Over time Abram’s descendants focused more on what God was to do for them and forgot about the responsibility to “be a blessing” in God’s name. 

Again it was God’s abundant mercies that caused God to reach out to the disobedient seed of Abram (now called Abraham). Through mighty deeds God demonstrated His steadfast love by delivering a slave people from Egyptian captivity and making a mighty nation from a people who were not a people. 

It was abundant mercy that caused God to reach out yet again to His chosen people at Mount Sinai. History calls this the giving of the Ten Commandments. Theologians describe it as God establishing another covenant with His people; another example that the “steadfast love of the Lord never ceases and that His mercy never comes to an end.” 

At the time of Adam and Eve, at the time of Abram, at the time of Moses it was God’s love and mercy that “blots out all our iniquities” (Ps. 51:1). In Psalm 136:1, the writer affirms that God’s love “is sufficient for us,” and in Psalm 52:1, the writer says as believers we have confidence in “the steadfast love of the Lord.” 

God’s love and mercy have always been purposeful. They have always been the source of hope that men and women, boys and girls might live in relationship with God as intended at creation. 

Throughout a checkered history of faithfulness and disobedience, Israel’s relationship with God rested on God’s steadfast love and abundant mercy. It is no wonder that Psalm 36:7 confesses, “How precious is your steadfast love, O God. All people may take refuge in the shadow of your wings.” 

Isn’t that a wonderful picture? Like a baby bird nestles safely under the wing of its mother, believers rest under the steadfast love and abundant mercy of God.

The Old Testament story of Israel’s reliance on God’s love and mercy also is a forerunner of our individual stories. It was God’s steadfast love that caused Him to send His one and only Son “not to condemn the world but that the world through Him might be saved” (John 3:17).

Jesus came into the world to seek and to save those who are lost (Luke 19:10). That includes you and me, for all have sinned and fallen short of the glory of God (Rom. 3:23). 

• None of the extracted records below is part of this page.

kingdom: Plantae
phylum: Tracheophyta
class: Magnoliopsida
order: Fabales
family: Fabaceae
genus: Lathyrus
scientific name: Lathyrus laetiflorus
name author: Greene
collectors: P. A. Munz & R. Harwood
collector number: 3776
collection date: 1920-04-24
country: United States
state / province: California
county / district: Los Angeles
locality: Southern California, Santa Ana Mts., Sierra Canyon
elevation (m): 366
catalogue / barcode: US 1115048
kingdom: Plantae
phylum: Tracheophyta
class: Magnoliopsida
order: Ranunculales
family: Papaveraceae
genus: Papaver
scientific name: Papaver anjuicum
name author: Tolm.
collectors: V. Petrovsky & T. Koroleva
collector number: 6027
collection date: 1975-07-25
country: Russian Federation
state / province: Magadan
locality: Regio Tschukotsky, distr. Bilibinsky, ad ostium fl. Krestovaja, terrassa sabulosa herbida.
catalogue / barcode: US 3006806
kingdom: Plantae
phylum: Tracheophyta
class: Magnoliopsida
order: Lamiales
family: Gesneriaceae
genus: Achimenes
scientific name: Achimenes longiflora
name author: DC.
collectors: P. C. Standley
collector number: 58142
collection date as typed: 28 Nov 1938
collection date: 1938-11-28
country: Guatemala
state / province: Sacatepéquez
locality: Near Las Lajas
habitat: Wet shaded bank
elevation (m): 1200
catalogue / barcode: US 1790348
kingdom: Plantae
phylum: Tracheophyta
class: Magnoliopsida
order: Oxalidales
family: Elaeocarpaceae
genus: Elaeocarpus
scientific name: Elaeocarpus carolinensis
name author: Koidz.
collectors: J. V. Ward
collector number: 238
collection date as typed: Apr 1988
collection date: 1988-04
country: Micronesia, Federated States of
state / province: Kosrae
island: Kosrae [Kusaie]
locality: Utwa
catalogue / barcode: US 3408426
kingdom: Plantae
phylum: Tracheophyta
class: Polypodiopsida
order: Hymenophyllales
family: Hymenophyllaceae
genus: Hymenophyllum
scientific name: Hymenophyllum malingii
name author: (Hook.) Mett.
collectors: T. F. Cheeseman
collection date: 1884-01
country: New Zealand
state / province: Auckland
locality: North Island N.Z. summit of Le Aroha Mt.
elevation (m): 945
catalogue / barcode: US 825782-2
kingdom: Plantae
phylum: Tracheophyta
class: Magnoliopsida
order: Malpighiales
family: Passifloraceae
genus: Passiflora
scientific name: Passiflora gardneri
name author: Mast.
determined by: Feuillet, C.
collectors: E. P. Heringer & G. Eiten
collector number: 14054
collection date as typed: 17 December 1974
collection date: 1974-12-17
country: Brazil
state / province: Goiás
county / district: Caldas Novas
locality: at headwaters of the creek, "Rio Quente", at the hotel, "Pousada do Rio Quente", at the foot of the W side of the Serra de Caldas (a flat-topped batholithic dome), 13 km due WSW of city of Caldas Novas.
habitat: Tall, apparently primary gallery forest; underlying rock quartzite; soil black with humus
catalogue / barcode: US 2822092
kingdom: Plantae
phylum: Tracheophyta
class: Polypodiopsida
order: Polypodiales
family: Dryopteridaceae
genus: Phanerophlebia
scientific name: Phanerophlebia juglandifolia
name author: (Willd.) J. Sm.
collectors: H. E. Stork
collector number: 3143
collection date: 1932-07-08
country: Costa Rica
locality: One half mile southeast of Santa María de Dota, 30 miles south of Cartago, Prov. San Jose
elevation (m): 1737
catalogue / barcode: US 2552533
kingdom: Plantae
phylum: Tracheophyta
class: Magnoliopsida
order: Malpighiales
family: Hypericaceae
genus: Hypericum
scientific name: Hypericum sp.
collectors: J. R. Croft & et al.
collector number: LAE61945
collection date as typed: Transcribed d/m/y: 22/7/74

And like Israel of old, we can take refuge under the shadow of God’s wing by trusting in God’s one and only Son. First John 1:9 says, “If we confess our sins He is faithful and just to forgive us our sin and to cleanse us from all unrighteousness.” 

Forgiveness is still based on God’s steadfast love and abundant mercy just as it always has been. God makes reconciliation possible. Ours is to respond to God’s initiative. 

Like Abraham, Moses and all the other heroes of the faith, those who have been reconciled by God’s steadfast love and abundant mercy live in those same graces. The Psalmist expressed this truth in Psalm 118 when he wrote that all those who fear the Lord have confidence in the steadfast love of the Lord — every day, all day. 

The apostle Paul phrased the same truth in different words. He asked, rhetorically, “Who can separate us from the love of Christ” (Rom. 8:35). Answering his own question, Paul declared nothing in this world or any other world can come between a believer and God’s steadfast love and abundant mercy: not trouble; not hardship; not persecution or famine; neither nakedness nor danger nor sword. 

Not even death or demons, angels or powers nor anything else in all creation is able to separate the believer from the steadfast love and abundant mercy of God that is expressed in Christ Jesus. Nothing today, tomorrow or forever. 

Is it any wonder that the apostle Paul would later write, “We are hard pressed on every side but not crushed; perplexed but not in despair; persecuted but not abandoned; struck down but not destroyed” (2 Cor. 4:8). 

That same confidence proclaimed in the apostle’s words belongs to every believer no matter the circumstances of life because “the steadfast love of the Lord never ceases; His mercies never come to an end. They are new every morning.”